Bitcoin Gold has also performed very well since it was launched. The BTG coin reached a record high in December 2017, reaching a market capitalization of just under $8 billion.
However, in May 2018, Bitcoin Gold underwent a “51% attack”. This is when someone (or a group of people working together) can get 51% or more of the total hashrate of the network, which means that it is possible to make changes to the network. As a result, just over $18 million BTG were stolen and converted on a third-party exchange.
This attack is actually quite ironic because the whole point of Bitcoin Gold was to prevent centralized miners from gaining too much control. As a result of the attack, the developers plan to fork the code of Bitcoin Gold to prevent this situation from happening again in the future.
Bitcoin Private was officially launched in March 2018, but in fact, it was not a fork of the original Bitcoin. Everything is a little bit complicated: Bitcoin Private is a fork of the ZClassic, ZClassic is a fork of ZCash and Zcash is a fork of Bitcoin.
Its founder and main developer Rhett Creighton also created ZClassic, and since then other followers have joined the team. Creighton’s idea was to combine the privacy and secrecy of ZClassic with the security and popularity of Bitcoin.
As with the other Bitcoin forks, everyone who had a BTC at the time of launch received 1 to 1 Bitcoin Private (BTCP) coin. In addition, anyone who has a ZClassic (ZCL) also received 1 to 1. In total, the maximum number of BTCP coins is 21 million. The block size is twice of Bitcoin (2 MB), and BTCP can also confirm transactions four times faster.
In addition, just like Bitcoin Gold, the mining mechanism has been changed to prevent people from using the ASIC equipment, which means that mining is much more decentralized than Bitcoin. It also uses the Proof-of-Work consensus mechanism.
Like ZClassic, Bitcoin Private uses what is called “ZK-Snarks”. Although every movement of funds is still visible in the blockchain, the sender and the recipient remain anonymous. This is a bit different from the original Bitcoin because although the identities of the address owners are not disclosed, it is possible to find out how much a certain Bitcoin address has. But you can also go back in time to track which addresses and how each user has been in contact with them.
Bitcoin Diamond was directly forked from the original Bitcoin. The main goal of its development team was to allow users to remain even more anonymous. In this sense, its goal is very similar to Bitcoin Private.
When Bitcoin Diamond was first launched in November 2017, the coins were distributed quite differently from what we mentioned earlier. While the other forks kept 21 million coins restriction, Bitcoin Diamond increased this number 10 times. As a result, if you had held 0.5 BTC at the time of the Bitcoin fork, you would have received 5 Bitcoin Diamond (BCD) coins.
As with Bitcoin Cash, the maximum block size has been increased from 1 MB to 8 MB, the transaction confirmation time is 10 minutes. Some people in the crypto community believe that the Bitcoin Diamond is a fraud, and many are dissatisfied that the team has not even released an official technical document.

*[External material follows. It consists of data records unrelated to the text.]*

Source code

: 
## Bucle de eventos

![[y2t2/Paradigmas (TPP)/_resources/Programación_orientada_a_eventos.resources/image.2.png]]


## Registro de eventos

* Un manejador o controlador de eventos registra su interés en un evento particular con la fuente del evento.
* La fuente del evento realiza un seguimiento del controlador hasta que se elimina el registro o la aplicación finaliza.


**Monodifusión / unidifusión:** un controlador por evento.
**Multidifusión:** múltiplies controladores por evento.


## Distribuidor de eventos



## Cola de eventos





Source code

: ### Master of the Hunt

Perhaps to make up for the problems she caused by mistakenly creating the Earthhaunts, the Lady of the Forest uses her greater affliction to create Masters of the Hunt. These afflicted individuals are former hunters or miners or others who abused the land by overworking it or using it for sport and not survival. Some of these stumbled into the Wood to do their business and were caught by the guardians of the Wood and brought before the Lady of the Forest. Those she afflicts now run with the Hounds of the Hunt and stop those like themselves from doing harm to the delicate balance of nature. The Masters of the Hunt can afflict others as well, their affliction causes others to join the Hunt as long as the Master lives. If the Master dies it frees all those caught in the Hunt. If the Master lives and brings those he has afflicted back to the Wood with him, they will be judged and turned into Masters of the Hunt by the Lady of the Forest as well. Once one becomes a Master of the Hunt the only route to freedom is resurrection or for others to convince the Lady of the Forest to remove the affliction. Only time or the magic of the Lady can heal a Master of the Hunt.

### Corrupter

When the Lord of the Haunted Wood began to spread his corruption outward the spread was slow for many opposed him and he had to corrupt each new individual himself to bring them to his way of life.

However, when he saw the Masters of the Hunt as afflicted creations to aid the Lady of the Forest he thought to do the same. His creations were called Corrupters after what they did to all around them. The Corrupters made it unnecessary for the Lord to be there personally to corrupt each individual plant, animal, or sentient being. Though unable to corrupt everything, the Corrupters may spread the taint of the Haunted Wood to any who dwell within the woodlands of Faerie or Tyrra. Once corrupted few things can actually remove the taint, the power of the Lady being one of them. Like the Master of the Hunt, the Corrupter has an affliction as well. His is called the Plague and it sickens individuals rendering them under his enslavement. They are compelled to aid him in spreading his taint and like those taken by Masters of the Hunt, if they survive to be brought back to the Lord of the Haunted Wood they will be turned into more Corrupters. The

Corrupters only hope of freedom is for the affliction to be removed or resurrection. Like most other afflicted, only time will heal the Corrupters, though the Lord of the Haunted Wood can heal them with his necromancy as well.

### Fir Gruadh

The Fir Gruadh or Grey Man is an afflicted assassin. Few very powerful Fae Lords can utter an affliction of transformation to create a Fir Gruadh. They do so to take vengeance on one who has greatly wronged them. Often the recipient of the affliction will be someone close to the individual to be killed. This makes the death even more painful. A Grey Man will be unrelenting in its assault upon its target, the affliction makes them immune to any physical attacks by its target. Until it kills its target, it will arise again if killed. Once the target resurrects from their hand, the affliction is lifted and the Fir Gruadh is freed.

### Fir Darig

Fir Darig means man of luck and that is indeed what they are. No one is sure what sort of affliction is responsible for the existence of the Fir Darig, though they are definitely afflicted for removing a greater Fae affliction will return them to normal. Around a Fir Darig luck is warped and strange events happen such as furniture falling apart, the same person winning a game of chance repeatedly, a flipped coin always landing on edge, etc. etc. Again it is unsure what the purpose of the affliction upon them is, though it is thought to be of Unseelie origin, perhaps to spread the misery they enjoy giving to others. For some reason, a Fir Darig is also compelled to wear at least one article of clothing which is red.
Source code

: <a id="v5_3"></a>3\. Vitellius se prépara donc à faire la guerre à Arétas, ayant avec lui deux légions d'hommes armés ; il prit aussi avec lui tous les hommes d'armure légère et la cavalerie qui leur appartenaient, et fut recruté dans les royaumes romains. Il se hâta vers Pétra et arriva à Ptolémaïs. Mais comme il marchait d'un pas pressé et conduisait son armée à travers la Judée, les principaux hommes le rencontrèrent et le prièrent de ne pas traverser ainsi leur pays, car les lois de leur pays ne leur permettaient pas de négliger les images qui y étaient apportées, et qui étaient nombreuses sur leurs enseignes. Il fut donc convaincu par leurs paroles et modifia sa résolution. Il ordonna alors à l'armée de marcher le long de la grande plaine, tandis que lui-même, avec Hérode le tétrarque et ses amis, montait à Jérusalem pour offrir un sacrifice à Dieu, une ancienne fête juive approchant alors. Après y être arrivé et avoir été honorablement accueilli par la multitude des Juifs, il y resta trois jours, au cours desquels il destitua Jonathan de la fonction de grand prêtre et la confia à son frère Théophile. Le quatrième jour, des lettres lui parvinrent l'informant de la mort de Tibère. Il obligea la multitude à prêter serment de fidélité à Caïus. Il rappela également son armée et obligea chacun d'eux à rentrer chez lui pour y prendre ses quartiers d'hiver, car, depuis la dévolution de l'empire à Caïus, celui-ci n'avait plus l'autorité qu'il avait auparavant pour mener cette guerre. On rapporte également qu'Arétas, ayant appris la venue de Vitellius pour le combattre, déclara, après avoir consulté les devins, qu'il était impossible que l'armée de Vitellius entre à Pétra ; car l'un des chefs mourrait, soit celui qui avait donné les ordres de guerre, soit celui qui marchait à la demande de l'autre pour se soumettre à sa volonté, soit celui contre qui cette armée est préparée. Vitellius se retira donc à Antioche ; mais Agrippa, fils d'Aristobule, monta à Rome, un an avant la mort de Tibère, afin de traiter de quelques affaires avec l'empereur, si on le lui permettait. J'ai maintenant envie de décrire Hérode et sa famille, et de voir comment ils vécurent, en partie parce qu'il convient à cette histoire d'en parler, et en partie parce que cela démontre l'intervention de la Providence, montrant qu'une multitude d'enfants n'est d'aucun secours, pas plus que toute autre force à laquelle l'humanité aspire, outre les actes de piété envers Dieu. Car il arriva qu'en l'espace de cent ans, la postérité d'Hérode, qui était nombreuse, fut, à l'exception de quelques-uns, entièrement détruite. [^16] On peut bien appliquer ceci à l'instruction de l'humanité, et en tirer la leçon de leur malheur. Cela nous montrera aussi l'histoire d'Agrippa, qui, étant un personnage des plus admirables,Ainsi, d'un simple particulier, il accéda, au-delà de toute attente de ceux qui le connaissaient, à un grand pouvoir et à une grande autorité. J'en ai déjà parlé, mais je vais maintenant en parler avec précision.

Other cryptocurrencies also have their own forks. For example, Ethereum, the second most famous cryptocurrency, is also created as a result of hardfork. There was the original Ethereum blockchain, but hardfork occurred after the hacker stole many ETH coins in The Dao’s smart contract.
Then a significant number of Ethereum users decided to roll back problematic transactions so that the hacker couldn’t use the stolen funds and create a fork.
Opponents of this decision remained in the minority, but continued to support the old chain, which was called Ethereum Classic, and “ETH”, which now ranks second in capitalization, remained Ethereum.